#### Task to complete
Would you show every line from the records that holds "переломів"?
────────────────────
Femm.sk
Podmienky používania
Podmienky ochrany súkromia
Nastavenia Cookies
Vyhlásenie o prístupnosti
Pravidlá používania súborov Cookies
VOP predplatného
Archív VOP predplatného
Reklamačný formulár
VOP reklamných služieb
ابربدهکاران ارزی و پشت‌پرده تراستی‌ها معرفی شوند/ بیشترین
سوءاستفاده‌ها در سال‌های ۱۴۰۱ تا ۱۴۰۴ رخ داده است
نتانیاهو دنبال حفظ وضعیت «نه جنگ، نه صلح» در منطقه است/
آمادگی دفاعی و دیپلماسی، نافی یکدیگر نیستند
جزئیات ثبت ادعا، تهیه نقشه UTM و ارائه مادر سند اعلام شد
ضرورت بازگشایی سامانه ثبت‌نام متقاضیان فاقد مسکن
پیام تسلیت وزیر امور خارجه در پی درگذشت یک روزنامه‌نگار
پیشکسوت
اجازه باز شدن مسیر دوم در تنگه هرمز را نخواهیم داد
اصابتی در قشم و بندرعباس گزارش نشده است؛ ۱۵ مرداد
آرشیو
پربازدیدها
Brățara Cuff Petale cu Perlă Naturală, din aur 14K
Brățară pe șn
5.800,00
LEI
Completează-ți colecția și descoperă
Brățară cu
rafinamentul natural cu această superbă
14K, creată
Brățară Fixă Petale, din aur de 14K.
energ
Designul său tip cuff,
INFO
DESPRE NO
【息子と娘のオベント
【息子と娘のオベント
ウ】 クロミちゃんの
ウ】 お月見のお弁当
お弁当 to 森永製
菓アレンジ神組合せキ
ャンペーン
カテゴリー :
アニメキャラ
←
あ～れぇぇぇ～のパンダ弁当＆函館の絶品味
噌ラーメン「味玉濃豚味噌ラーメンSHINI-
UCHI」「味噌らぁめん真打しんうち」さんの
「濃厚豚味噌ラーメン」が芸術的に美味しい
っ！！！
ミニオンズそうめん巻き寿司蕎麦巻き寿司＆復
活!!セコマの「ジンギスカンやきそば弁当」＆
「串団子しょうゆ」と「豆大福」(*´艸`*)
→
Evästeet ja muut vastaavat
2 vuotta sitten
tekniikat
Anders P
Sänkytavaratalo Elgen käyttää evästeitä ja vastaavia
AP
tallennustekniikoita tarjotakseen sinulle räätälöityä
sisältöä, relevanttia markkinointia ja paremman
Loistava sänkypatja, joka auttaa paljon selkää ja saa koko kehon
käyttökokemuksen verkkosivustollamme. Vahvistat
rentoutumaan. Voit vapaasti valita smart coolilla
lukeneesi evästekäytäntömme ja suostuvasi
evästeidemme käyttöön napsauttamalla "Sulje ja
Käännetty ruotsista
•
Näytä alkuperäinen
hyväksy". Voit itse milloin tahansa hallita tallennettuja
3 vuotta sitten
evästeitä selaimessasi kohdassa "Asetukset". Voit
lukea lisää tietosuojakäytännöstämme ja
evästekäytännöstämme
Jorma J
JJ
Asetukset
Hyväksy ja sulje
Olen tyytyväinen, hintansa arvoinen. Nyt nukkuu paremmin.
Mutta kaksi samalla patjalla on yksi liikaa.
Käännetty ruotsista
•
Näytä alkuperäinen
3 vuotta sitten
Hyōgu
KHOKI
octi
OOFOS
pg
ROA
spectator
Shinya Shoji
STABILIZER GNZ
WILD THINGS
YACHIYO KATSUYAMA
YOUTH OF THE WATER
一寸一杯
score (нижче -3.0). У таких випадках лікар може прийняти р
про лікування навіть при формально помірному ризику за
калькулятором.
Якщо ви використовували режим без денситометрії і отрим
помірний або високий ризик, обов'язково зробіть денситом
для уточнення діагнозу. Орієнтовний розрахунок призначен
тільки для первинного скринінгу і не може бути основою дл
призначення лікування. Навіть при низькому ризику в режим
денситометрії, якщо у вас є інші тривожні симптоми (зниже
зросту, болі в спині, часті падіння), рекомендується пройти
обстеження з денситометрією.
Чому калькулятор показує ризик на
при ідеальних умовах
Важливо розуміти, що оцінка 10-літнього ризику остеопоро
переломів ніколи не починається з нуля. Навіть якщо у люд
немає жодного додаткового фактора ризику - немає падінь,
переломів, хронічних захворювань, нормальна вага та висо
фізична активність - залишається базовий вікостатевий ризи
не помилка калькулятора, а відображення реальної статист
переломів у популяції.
────────────────────
#### Reply to the exercise
переломів ніколи не починається з нуля. Навіть якщо у люд
переломів, хронічних захворювань, нормальна вага та висо
переломів у популяції.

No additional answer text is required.